◆ **Excerpt**

Re: The Net (short movie review)
At 10:33 AM 7/29/95 -0400, Robert Hettinga wrote:
At 3:04 AM 7/29/95, Joel McNamara wrote:
Don't bother. Better to wait until it hits the video shelves then have a party and see who can find the most (of many) technical flaws and gaffs. Would be much more entertaining in that context.
Agreed. In television interviews Ms. Bullock talks about how she's "on the net all the time" while in further conversation it's clear that all she does is hang out in AOL auditoria and chat-rooms, probably with some net.flack at her elbow....

◆ **Problem details**
Quote the full reply about the movie The Net word for word.

(Element location data)
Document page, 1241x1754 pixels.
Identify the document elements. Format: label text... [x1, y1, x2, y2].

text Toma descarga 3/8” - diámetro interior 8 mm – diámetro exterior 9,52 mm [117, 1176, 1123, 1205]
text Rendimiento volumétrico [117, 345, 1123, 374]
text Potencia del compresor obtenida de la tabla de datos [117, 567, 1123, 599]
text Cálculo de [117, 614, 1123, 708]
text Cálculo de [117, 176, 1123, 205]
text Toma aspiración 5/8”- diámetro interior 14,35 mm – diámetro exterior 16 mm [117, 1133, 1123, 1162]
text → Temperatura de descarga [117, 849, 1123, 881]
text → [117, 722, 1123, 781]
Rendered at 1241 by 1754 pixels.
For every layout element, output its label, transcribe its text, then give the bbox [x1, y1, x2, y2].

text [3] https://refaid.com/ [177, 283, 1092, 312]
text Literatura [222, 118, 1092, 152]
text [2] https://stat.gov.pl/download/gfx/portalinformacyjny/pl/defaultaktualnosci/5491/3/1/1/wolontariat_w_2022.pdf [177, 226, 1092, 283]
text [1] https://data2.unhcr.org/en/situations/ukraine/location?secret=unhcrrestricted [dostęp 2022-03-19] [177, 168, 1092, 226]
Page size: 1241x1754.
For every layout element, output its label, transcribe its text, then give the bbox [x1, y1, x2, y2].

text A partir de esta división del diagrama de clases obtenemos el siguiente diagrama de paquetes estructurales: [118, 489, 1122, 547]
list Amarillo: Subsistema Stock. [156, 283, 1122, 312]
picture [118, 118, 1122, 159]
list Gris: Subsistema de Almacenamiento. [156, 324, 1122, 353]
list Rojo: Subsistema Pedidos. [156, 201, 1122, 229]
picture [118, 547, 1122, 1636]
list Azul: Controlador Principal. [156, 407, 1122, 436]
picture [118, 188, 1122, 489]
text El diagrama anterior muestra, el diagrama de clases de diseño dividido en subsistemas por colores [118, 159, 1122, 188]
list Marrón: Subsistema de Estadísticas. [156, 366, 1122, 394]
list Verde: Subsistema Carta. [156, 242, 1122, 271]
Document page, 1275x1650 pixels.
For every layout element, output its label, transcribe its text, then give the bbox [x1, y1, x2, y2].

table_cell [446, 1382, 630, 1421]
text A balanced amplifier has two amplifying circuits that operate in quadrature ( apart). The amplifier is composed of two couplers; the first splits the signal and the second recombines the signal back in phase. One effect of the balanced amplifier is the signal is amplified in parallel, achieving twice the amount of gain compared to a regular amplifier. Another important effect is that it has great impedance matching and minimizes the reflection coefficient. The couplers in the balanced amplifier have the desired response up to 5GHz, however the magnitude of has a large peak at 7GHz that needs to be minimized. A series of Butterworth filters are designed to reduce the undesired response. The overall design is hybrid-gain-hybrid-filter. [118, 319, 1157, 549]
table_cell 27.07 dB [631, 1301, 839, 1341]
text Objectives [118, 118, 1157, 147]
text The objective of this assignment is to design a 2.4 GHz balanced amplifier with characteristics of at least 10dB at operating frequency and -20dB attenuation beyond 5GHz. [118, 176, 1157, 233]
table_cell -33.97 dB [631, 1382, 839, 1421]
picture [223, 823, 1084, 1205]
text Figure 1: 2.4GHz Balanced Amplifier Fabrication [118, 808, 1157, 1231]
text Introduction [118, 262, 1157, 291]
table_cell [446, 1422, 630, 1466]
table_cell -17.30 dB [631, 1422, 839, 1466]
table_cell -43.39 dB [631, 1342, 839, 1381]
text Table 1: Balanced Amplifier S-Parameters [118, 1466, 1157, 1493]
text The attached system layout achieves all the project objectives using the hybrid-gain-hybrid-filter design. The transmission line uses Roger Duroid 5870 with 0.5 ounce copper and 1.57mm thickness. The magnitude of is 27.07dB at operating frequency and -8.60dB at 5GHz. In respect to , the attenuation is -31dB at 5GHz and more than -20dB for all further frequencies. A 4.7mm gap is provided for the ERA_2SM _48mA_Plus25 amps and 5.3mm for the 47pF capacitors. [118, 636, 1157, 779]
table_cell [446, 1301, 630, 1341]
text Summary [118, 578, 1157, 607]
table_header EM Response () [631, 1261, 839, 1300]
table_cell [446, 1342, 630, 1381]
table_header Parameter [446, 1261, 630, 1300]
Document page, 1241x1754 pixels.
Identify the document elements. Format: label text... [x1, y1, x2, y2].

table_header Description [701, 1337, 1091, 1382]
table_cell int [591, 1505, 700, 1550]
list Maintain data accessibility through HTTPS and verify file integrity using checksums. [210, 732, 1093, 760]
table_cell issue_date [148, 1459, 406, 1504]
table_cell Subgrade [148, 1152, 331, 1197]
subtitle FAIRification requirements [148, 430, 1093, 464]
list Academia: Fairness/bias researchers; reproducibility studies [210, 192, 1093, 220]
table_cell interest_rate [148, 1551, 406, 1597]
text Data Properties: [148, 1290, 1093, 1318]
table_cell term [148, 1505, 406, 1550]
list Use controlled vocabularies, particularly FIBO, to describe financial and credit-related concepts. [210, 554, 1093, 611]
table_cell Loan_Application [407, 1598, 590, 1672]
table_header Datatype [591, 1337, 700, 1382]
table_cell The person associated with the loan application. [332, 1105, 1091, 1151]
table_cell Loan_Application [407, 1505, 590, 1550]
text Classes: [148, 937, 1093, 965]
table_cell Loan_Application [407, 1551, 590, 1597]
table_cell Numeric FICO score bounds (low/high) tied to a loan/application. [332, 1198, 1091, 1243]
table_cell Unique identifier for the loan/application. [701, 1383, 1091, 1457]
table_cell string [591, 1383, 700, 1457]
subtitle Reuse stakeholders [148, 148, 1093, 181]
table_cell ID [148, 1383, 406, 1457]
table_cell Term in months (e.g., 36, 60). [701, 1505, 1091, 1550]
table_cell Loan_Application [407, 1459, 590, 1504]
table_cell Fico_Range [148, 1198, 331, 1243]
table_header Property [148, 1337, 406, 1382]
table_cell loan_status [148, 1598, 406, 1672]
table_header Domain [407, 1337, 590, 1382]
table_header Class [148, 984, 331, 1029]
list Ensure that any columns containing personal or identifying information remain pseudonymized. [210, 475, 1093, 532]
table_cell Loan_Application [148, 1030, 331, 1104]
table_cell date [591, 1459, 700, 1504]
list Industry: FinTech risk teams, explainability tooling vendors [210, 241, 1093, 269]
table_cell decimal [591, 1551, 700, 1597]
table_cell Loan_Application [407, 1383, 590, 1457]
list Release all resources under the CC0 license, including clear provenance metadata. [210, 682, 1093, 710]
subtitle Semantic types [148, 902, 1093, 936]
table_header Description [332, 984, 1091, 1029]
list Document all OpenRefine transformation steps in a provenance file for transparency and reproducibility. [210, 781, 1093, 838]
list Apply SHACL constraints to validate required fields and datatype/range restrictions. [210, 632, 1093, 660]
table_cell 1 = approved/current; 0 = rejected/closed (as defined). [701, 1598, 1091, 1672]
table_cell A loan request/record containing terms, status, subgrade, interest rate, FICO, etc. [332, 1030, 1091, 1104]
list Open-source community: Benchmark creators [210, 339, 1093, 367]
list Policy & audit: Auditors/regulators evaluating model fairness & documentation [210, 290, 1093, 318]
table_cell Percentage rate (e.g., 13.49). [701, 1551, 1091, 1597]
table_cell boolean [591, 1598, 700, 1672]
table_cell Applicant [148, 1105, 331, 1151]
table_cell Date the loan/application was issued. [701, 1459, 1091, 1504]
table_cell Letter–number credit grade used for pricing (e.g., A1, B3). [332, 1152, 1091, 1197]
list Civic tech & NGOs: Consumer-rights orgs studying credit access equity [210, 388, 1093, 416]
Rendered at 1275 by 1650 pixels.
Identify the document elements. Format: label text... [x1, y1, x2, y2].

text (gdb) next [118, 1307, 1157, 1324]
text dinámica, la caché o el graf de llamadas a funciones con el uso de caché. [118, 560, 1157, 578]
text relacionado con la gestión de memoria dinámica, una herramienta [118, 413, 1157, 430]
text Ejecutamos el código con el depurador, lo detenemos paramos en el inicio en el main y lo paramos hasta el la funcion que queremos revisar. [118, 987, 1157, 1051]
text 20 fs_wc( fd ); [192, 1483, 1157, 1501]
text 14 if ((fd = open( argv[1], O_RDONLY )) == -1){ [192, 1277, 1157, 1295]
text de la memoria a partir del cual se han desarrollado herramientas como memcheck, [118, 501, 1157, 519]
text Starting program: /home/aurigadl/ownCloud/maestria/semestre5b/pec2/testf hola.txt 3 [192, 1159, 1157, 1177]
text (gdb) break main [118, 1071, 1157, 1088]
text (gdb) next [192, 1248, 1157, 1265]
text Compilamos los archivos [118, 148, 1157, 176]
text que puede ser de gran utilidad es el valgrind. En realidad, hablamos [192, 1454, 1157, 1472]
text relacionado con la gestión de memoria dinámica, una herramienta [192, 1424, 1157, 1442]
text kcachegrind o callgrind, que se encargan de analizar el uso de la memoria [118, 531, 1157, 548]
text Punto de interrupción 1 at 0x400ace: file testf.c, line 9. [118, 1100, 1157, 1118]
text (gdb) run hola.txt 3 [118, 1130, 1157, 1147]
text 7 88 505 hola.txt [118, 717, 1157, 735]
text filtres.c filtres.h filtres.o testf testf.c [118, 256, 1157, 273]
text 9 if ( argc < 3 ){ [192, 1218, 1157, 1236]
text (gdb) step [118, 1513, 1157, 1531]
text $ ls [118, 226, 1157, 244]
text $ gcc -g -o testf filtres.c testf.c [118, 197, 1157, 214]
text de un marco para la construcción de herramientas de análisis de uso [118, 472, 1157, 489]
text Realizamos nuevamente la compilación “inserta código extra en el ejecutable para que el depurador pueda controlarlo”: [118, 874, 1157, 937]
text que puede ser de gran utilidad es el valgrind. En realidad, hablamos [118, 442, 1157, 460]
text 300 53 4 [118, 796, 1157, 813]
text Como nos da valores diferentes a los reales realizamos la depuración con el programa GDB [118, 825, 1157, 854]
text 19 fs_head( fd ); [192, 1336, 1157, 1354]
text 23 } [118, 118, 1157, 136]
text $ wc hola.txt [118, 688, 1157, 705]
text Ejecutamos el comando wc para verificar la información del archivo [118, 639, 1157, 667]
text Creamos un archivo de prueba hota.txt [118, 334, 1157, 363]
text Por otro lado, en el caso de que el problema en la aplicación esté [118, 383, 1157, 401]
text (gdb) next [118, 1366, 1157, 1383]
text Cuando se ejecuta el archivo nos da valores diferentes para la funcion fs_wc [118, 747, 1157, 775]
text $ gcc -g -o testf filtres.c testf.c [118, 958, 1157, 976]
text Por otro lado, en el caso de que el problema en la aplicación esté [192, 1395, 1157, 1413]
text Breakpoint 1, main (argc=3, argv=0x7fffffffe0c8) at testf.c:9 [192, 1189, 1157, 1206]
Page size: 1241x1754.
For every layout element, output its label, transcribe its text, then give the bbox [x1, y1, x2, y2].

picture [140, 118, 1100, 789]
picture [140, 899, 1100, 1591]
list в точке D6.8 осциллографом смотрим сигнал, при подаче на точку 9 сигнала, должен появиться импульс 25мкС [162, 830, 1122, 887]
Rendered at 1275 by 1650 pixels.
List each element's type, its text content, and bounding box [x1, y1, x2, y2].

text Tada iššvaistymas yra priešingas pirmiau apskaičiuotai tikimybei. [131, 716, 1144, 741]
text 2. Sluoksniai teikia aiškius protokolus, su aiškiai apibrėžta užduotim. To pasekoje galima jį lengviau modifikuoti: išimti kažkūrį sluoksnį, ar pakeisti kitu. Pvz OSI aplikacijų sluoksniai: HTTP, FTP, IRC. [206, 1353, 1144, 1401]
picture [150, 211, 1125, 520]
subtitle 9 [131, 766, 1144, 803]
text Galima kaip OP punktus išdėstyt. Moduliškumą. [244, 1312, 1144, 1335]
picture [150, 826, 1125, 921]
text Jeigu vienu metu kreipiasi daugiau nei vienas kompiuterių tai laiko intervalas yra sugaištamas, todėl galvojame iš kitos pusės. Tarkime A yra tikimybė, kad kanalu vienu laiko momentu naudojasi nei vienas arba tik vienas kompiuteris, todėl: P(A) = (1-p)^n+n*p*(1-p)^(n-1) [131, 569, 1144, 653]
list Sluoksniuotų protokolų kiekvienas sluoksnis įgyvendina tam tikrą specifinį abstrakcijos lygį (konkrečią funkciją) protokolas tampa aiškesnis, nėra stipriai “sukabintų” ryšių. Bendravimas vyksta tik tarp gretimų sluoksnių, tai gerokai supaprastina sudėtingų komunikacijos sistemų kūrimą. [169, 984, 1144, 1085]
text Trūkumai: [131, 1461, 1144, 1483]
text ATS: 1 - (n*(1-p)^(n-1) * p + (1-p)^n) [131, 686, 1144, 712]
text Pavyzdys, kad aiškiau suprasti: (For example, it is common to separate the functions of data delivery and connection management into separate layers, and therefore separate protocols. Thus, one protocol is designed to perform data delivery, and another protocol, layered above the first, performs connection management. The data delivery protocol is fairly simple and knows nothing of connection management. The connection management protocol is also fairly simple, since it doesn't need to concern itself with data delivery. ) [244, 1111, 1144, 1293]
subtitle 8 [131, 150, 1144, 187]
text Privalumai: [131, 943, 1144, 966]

◆ **The result**
Re: The Net (short movie review)
At 10:33 AM 7/29/95 -0400, Robert Hettinga wrote:
At 3:04 AM 7/29/95, Joel McNamara wrote:
Don't bother. Better to wait until it hits the video shelves then have a party and see who can find the most (of many) technical flaws and gaffs. Would be much more entertaining in that context.
Agreed. In television interviews Ms. Bullock talks about how she's "on the net all the time" while in further conversation it's clear that all she does is hang out in AOL auditoria and chat-rooms, probably with some net.flack at her elbow....